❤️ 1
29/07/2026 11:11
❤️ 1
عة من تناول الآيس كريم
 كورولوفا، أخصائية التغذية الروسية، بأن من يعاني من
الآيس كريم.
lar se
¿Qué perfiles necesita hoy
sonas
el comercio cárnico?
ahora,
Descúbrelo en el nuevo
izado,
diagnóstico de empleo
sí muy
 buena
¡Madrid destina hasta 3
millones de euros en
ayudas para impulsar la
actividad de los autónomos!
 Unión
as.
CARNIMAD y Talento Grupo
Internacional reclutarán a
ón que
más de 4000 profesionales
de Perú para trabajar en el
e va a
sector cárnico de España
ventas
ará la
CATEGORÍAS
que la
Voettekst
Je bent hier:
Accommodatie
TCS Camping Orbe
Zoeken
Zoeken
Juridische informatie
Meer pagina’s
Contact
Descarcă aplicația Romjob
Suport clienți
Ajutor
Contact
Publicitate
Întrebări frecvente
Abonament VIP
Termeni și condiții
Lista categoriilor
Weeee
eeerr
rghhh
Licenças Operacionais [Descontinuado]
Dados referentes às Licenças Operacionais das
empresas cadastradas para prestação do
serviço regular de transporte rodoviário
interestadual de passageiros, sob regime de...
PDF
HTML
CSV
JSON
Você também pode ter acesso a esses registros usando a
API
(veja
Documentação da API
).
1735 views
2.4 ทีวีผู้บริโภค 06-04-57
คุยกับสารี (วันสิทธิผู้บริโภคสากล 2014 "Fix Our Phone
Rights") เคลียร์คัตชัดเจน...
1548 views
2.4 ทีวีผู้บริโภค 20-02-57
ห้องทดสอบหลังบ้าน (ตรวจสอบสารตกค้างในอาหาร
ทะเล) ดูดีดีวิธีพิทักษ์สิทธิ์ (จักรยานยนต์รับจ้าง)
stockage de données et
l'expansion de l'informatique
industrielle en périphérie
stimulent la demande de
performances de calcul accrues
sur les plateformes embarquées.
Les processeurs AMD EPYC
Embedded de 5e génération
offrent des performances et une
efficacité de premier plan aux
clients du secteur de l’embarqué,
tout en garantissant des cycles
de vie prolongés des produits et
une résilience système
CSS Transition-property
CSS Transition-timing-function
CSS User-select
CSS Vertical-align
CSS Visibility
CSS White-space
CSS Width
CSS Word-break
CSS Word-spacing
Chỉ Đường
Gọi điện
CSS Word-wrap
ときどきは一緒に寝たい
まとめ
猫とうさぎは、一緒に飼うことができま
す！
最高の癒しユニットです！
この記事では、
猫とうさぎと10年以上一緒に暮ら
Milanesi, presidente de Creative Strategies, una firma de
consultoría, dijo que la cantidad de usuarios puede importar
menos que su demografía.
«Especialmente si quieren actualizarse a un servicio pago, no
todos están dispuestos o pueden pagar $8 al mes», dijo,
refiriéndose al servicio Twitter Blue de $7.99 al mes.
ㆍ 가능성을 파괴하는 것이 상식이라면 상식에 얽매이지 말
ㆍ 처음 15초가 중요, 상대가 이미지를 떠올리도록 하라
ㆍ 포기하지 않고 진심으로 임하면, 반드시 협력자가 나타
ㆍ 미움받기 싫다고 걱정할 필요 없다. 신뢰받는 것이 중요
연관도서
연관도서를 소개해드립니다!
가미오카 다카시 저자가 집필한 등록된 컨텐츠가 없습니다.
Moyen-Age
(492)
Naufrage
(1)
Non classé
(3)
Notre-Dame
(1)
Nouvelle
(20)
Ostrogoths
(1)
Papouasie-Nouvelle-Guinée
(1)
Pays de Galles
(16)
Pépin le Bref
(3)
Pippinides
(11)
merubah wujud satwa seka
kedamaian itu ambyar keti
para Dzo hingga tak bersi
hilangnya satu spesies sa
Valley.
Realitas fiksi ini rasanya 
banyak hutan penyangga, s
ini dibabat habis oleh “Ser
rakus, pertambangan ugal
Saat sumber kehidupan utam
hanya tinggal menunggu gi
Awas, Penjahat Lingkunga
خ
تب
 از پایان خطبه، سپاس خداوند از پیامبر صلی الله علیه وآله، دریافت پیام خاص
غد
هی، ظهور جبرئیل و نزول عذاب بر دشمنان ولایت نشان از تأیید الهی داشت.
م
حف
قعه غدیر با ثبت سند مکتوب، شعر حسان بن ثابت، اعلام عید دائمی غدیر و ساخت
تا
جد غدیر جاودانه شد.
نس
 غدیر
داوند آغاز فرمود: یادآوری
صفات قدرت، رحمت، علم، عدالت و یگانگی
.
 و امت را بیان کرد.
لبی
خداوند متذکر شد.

◆ **THE TASK**
Collect every line in the items above that contains the string "performances", and copy each one in full. Case counts.

◆ **WRITTEN RESPONSE**
performances de calcul accrues
offrent des performances et une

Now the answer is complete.